If you think a person diagnosed with schizophrenia or another mental illness can’t recover: why exactly did you go into this field if you don’t think that what you do can help others recover?
Do you take great pride in “spinning your wheels” as the saying goes without moving anywhere in what you can do for patients?
I was told I was too low-functioning for therapy. Years later I was told I was too high-functioning for therapy. I was told I couldn’t possibly have schizophrenia. I was told that going into therapy would set me back and jeopardize my recovery.
Four different therapists: four wildly divergent assessments.
If you are a provider, I urge you to change your mind about what people diagnosed with schizophrenia or another mental illness can do. You’re responsible for your actions. If you don’t think we can recover, what do you think we can do with our lives?
Do you really take pride in spinning your wheels when you think no one can recover?

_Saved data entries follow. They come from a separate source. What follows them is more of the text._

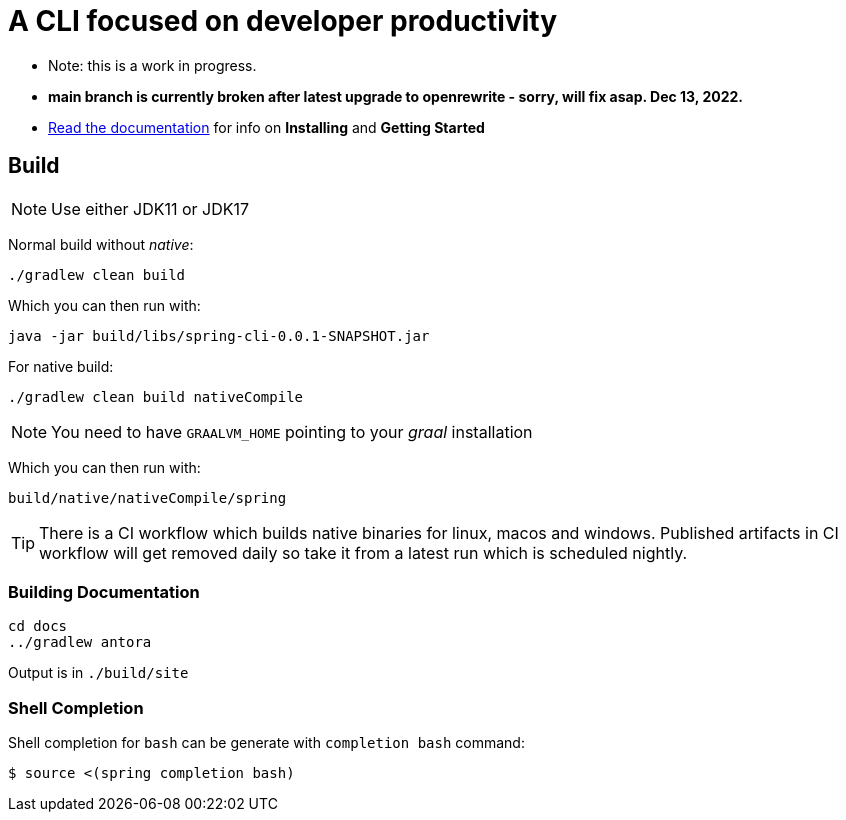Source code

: = A CLI focused on developer productivity

* Note: this is a work in progress.  

* **main branch is currently broken after latest upgrade to openrewrite - sorry, will fix asap.  Dec 13, 2022.**

* https://spring-projects-experimental.github.io/spring-cli/spring-cli/[Read the documentation] for info on *Installing* and *Getting Started*

== Build

NOTE: Use either JDK11 or JDK17

Normal build without _native_:
```
./gradlew clean build
```

Which you can then run with:
```
java -jar build/libs/spring-cli-0.0.1-SNAPSHOT.jar
```

For native build:
```
./gradlew clean build nativeCompile
```

NOTE: You need to have `GRAALVM_HOME` pointing to your _graal_ installation

Which you can then run with:
```
build/native/nativeCompile/spring
```

TIP: There is a CI workflow which builds native binaries for linux, macos and windows.
     Published artifacts in CI workflow will get removed daily so take it from
     a latest run which is scheduled nightly.


=== Building Documentation

```
cd docs
../gradlew antora
```

Output is in `./build/site`


=== Shell Completion

Shell completion for `bash` can be generate with `completion bash` command:

```
$ source <(spring completion bash)
```
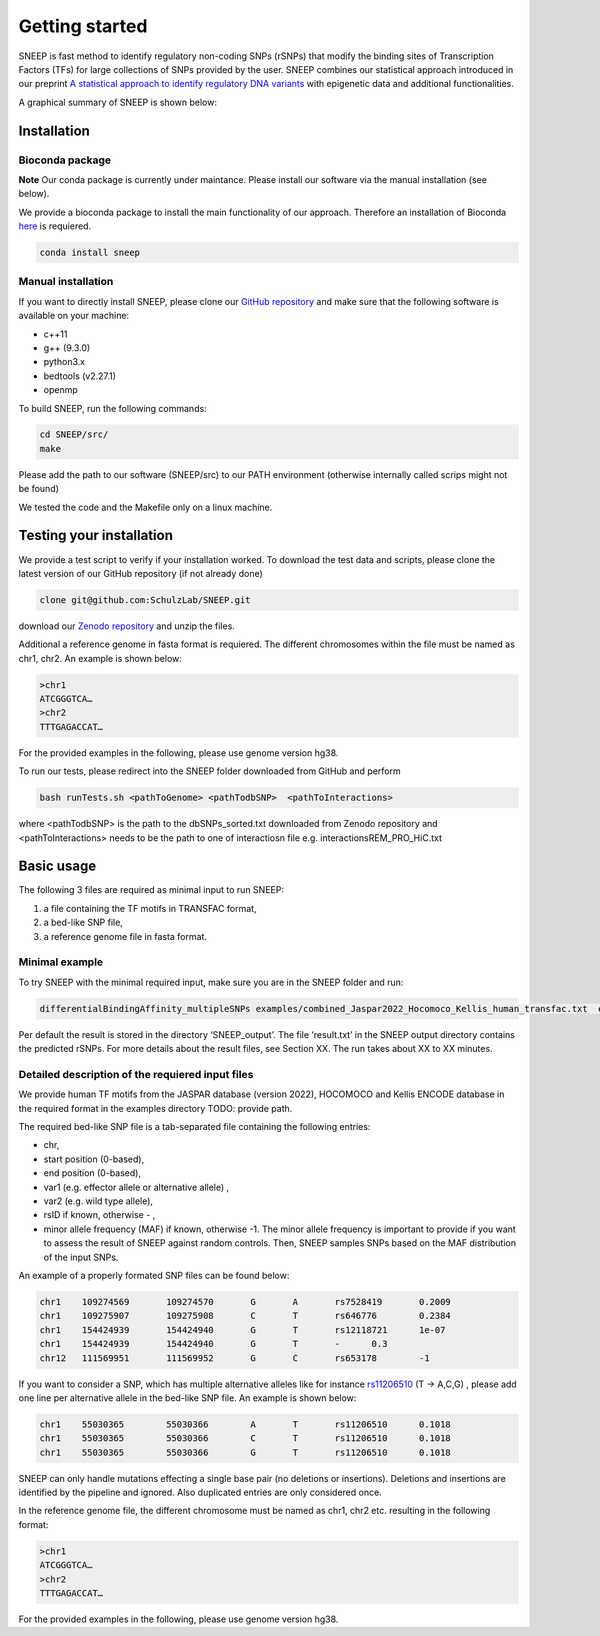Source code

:===============
Getting started
===============

SNEEP is fast method to identify regulatory non-coding SNPs (rSNPs) that modify the binding sites of Transcription Factors (TFs) for large collections of SNPs provided by the user. SNEEP combines our statistical approach introduced in our preprint `A statistical approach to identify regulatory DNA variants <https://www.biorxiv.org/content/10.1101/2023.01.31.526404v1>`_ with epigenetic data and additional functionalities.

A graphical summary of SNEEP is shown below:

.. image:: ../sneep_overview.png
  :alt: sneepOverview

Installation 
==============

Bioconda package
-----------------
**Note** Our conda package is currently under maintance. Please install our software via the manual installation (see below). 

We provide a bioconda package to install the main functionality of our approach. Therefore an installation of  Bioconda `here <https://bioconda.github.io/>`_ is requiered. 

.. code-block:: console

  conda install sneep


Manual installation
--------------------
If you want to directly install SNEEP, please clone our `GitHub repository <https://github.com/SchulzLab/SNEEP/>`_ and make sure that the following software is available on your machine: 

- c++11 
- g++ (9.3.0)
- python3.x
- bedtools (v2.27.1)
- openmp

To build SNEEP, run the following commands: 

.. code-block:: console

  cd SNEEP/src/
  make


Please add the path to our software (SNEEP/src) to our PATH environment (otherwise internally called scrips might not be found)

We tested the code and the Makefile only on a linux machine. 

Testing your installation 
==========================

We provide a test script to verify if your installation worked.  To download the test data and scripts, please clone the latest version of our GitHub repository (if not already done) 

.. code-block:: console

  clone git@github.com:SchulzLab/SNEEP.git

download our `Zenodo repository <https://doi.org/10.5281/zenodo.4892591>`_ and unzip the files. 

Additional a reference genome in fasta format is requiered. The different chromosomes within the file must be named as chr1, chr2. An example is shown below:

.. code-block:: console

  >chr1
  ATCGGGTCA…
  >chr2
  TTTGAGACCAT…

For the provided examples in the following, please use genome version hg38.

To run our tests, please redirect into the SNEEP folder downloaded from GitHub and perform 

.. code-block:: console

  bash runTests.sh <pathToGenome> <pathTodbSNP>  <pathToInteractions>

where <pathTodbSNP> is the path to the dbSNPs_sorted.txt downloaded from Zenodo repository and  <pathToInteractions> needs to be the path to one of interactiosn file e.g. interactionsREM_PRO_HiC.txt

Basic usage
============

The following 3 files are required as minimal input to run SNEEP:

1)	a file containing the TF motifs in TRANSFAC format, 
2)	a bed-like SNP file,
3)	a reference genome file in fasta format.

Minimal example
---------------

To try SNEEP with the minimal required input, make sure you are in the SNEEP folder and run: 

.. code-block:: console

  differentialBindingAffinity_multipleSNPs examples/combined_Jaspar2022_Hocomoco_Kellis_human_transfac.txt  examples/SNPs_EFO_0000612_myocardial_infarction.bed  <path-to-genome-file> 

Per default the result is stored in the directory ‘SNEEP_output’. The file ‘result.txt’ in the SNEEP output directory contains the predicted rSNPs. For more details about the result files, see Section XX. The run takes about XX to XX minutes. 


Detailed description of the requiered input files
----------------------------------------------------

We provide human TF motifs from the JASPAR database (version 2022), HOCOMOCO and  Kellis ENCODE database in the required format in the examples directory TODO: provide path.  

The required bed-like SNP file is a tab-separated file containing the following entries: 

-	chr,
-	start position (0-based),
-	end position (0-based),
-	var1 (e.g. effector allele or alternative allele) ,
-	var2 (e.g. wild type allele),
-	rsID if known, otherwise - ,
-	minor allele frequency (MAF) if known, otherwise -1. The minor allele frequency is important to provide if you want to assess the result of SNEEP against random controls. Then, SNEEP samples SNPs based on the MAF distribution of the input SNPs. 

An example of a properly formated SNP files can be found below: 

.. code-block:: console

  chr1    109274569       109274570       G       A       rs7528419       0.2009
  chr1    109275907       109275908       C       T       rs646776        0.2384
  chr1    154424939       154424940       G       T       rs12118721      1e-07
  chr1    154424939       154424940       G       T       -      0.3
  chr12   111569951       111569952       G       C       rs653178        -1


If you want to consider a SNP, which has multiple alternative alleles like for instance `rs11206510 <https://www.ncbi.nlm.nih.gov/snp/rs11206510>`_ (T -> A,C,G) , please add one line per alternative allele in the bed-like SNP file. An example is shown below: 

.. code-block:: console

  chr1    55030365        55030366        A       T       rs11206510      0.1018
  chr1    55030365        55030366        C       T       rs11206510      0.1018
  chr1    55030365        55030366        G       T       rs11206510      0.1018


SNEEP can only handle mutations effecting a single base pair (no deletions or insertions). Deletions and insertions are identified by the pipeline and ignored. Also duplicated entries are only considered once.

In the reference genome file, the different chromosome must be named as chr1, chr2 etc. resulting in the following format: 

.. code-block:: console

  >chr1
  ATCGGGTCA…
  >chr2
  TTTGAGACCAT…

For the provided examples in the following, please use genome version hg38.






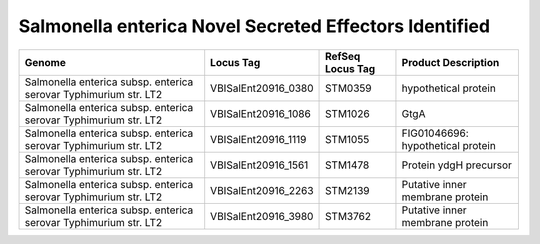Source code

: Salmonella enterica Novel Secreted Effectors Identified
=======================================================

+--------------------------------------------------------------------+------------------------+--------------------+-------------------------------------+
| Genome                                                             | Locus Tag              | RefSeq Locus Tag   | Product Description                 |
+====================================================================+========================+====================+=====================================+
| Salmonella enterica subsp. enterica serovar Typhimurium str. LT2   | VBISalEnt20916\_0380   | STM0359            | hypothetical protein                |
+--------------------------------------------------------------------+------------------------+--------------------+-------------------------------------+
| Salmonella enterica subsp. enterica serovar Typhimurium str. LT2   | VBISalEnt20916\_1086   | STM1026            | GtgA                                |
+--------------------------------------------------------------------+------------------------+--------------------+-------------------------------------+
| Salmonella enterica subsp. enterica serovar Typhimurium str. LT2   | VBISalEnt20916\_1119   | STM1055            | FIG01046696: hypothetical protein   |
+--------------------------------------------------------------------+------------------------+--------------------+-------------------------------------+
| Salmonella enterica subsp. enterica serovar Typhimurium str. LT2   | VBISalEnt20916\_1561   | STM1478            | Protein ydgH precursor              |
+--------------------------------------------------------------------+------------------------+--------------------+-------------------------------------+
| Salmonella enterica subsp. enterica serovar Typhimurium str. LT2   | VBISalEnt20916\_2263   | STM2139            | Putative inner membrane protein     |
+--------------------------------------------------------------------+------------------------+--------------------+-------------------------------------+
| Salmonella enterica subsp. enterica serovar Typhimurium str. LT2   | VBISalEnt20916\_3980   | STM3762            | Putative inner membrane protein     |
+--------------------------------------------------------------------+------------------------+--------------------+-------------------------------------+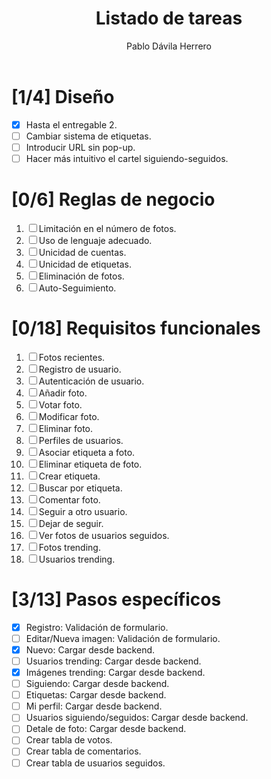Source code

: #+STARTUP: showall
#+TITLE: Listado de tareas
#+AUTHOR: Pablo Dávila Herrero
#+OPTIONS: toc:0
#+HTML_HEAD: <style>.outline-2 { display:block; width:30%; margin-left:auto; margin-right:auto; } </style>

* [1/4] Diseño
  - [X] Hasta el entregable 2.
  - [ ] Cambiar sistema de etiquetas.
  - [ ] Introducir URL sin pop-up.
  - [ ] Hacer más intuitivo el cartel siguiendo-seguidos.

* [0/6] Reglas de negocio
  1. [ ] Limitación en el número de fotos.
  2. [ ] Uso de lenguaje adecuado.
  3. [ ] Unicidad de cuentas.
  4. [ ] Unicidad de etiquetas.
  5. [ ] Eliminación de fotos.
  6. [ ] Auto-Seguimiento.

* [0/18] Requisitos funcionales
  1. [ ] Fotos recientes.
  2. [ ] Registro de usuario.
  3. [ ] Autenticación de usuario.
  4. [ ] Añadir foto.
  5. [ ] Votar foto.
  6. [ ] Modificar foto.
  7. [ ] Eliminar foto.
  8. [ ] Perfiles de usuarios.
  9. [ ] Asociar etiqueta a foto.
  10. [ ] Eliminar etiqueta de foto.
  11. [ ] Crear etiqueta.
  12. [ ] Buscar por etiqueta.
  13. [ ] Comentar foto.
  14. [ ] Seguir a otro usuario.
  15. [ ] Dejar de seguir.
  16. [ ] Ver fotos de usuarios seguidos.
  17. [ ] Fotos trending.
  18. [ ] Usuarios trending.

* [3/13] Pasos específicos
  - [X] Registro: Validación de formulario.
  - [ ] Editar/Nueva imagen: Validación de formulario.
  - [X] Nuevo: Cargar desde backend.
  - [ ] Usuarios trending: Cargar desde backend.
  - [X] Imágenes trending: Cargar desde backend.
  - [ ] Siguiendo: Cargar desde backend.
  - [ ] Etiquetas: Cargar desde backend.
  - [ ] Mi perfil: Cargar desde backend.
  - [ ] Usuarios siguiendo/seguidos: Cargar desde backend.
  - [ ] Detale de foto: Cargar desde backend.
  - [ ] Crear tabla de votos.
  - [ ] Crear tabla de comentarios.
  - [ ] Crear tabla de usuarios seguidos.
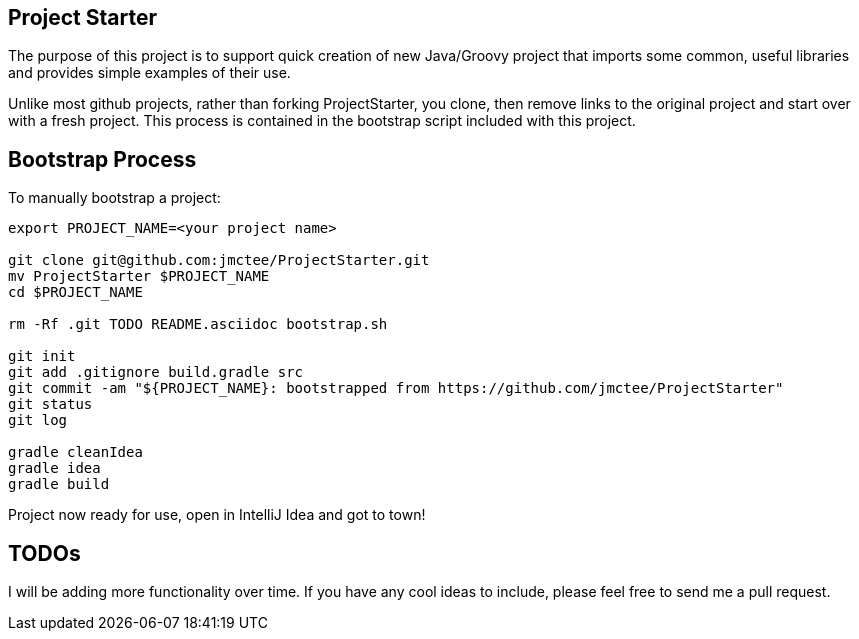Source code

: Project Starter
---------------

The purpose of this project is to support quick creation of new Java/Groovy project that imports some common, useful libraries and provides simple examples of their use.

Unlike most github projects, rather than forking ProjectStarter, you clone, then remove links to the original project and start over with a fresh project. This process is contained in the bootstrap script included with this project.

Bootstrap Process
-----------------

To manually bootstrap a project:

```
export PROJECT_NAME=<your project name>

git clone git@github.com:jmctee/ProjectStarter.git
mv ProjectStarter $PROJECT_NAME
cd $PROJECT_NAME

rm -Rf .git TODO README.asciidoc bootstrap.sh

git init
git add .gitignore build.gradle src
git commit -am "${PROJECT_NAME}: bootstrapped from https://github.com/jmctee/ProjectStarter"
git status
git log

gradle cleanIdea
gradle idea
gradle build
```

Project now ready for use, open in IntelliJ Idea and got to town!

TODOs
-----

I will be adding more functionality over time. If you have any cool ideas to include, please feel free to send me a pull request.
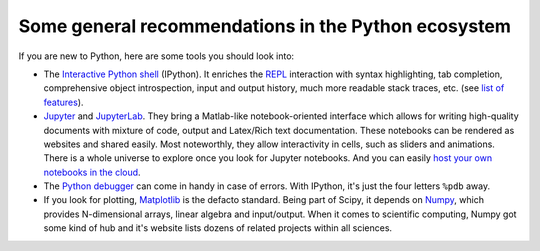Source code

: .. _tips:

Some general recommendations in the Python ecosystem
====================================================

If you are new to Python, here are some tools you should look into:

* The `Interactive Python shell <https://ipython.org/>`_ (IPython). It enriches the
  `REPL <https://en.wikipedia.org/wiki/Read%E2%80%93eval%E2%80%93print_loop>`_ interaction
  with syntax highlighting, tab completion, comprehensive object introspection,
  input and output history, much more readable stack traces, etc. (see 
  `list of features <https://ipython.readthedocs.io/en/stable/>`_).
* `Jupyter <https://jupyter.org/>`_ and `JupyterLab <https://jupyter.org/try>`_. They
  bring a Matlab-like notebook-oriented interface which allows for writing high-quality
  documents with mixture of code, output and Latex/Rich text documentation. These
  notebooks can be rendered as websites and shared easily.
  Most noteworthly, they allow interactivity in cells, such as sliders and animations.
  There is a whole universe to explore once you look for Jupyter notebooks. And
  you can easily `host your own notebooks in the cloud <https://mybinder.org/>`_.
* The `Python debugger <https://docs.python.org/3/library/pdb.html>`_ can come in handy
  in case of errors. With IPython, it's just the four letters ``%pdb`` away.
* If you look for plotting, `Matplotlib <https://matplotlib.org/>`_ is the defacto
  standard. Being part of Scipy, it depends on `Numpy <https://numpy.org/>`_, which
  provides N-dimensional arrays, linear algebra and input/output. When it comes to
  scientific computing, Numpy got some kind of hub and it's website lists dozens of
  related projects within all sciences.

Do you really think stringing us along in endless “treatment” that could lead to dependency and despair instead is the right thing to do?
This reflects on your own self-worth as much as it reflects on your patients.
Take a tip from a doctor who told me: “The only acceptable treatment outcome is total symptom relief.”
Bella De Paulo, PhD in her book Singled Out detailed a research study that bordered on being unethical in my opinion. A teacher was told certain students were intelligent and other students weren’t smart. Don’t you know the results of the study showed that the teacher treated the supposedly intelligent students in a positive way and they got better grades? The teacher reacted differently to the allegedly stupid kids and those kids got poor grades.
Providers have an extra requirement to do no harm to their patients.
Not everyone is like me and is going to champion herself and her goal of getting a full-time job and living independently. Twenty-five years after I dared do that I will always wonder why I was able to believe in myself and think I could do what I set out to do. The reason I was able to speak out might always elude me.
This is why I will not ever place the goal of getting to recovery solely on the actions of the individuals diagnosed with schizophrenia or another mental illness. Not everyone sees a mountain like I did and wants to move it. Most people need encouragement and positive feedback along the way in their recovery.
I’ll end here by saying that if you’re a provider, you owe it to yourself to elevate the status of your patients: in your eyes, in their eyes.
Change your mind and you just might change another person’s life for the better.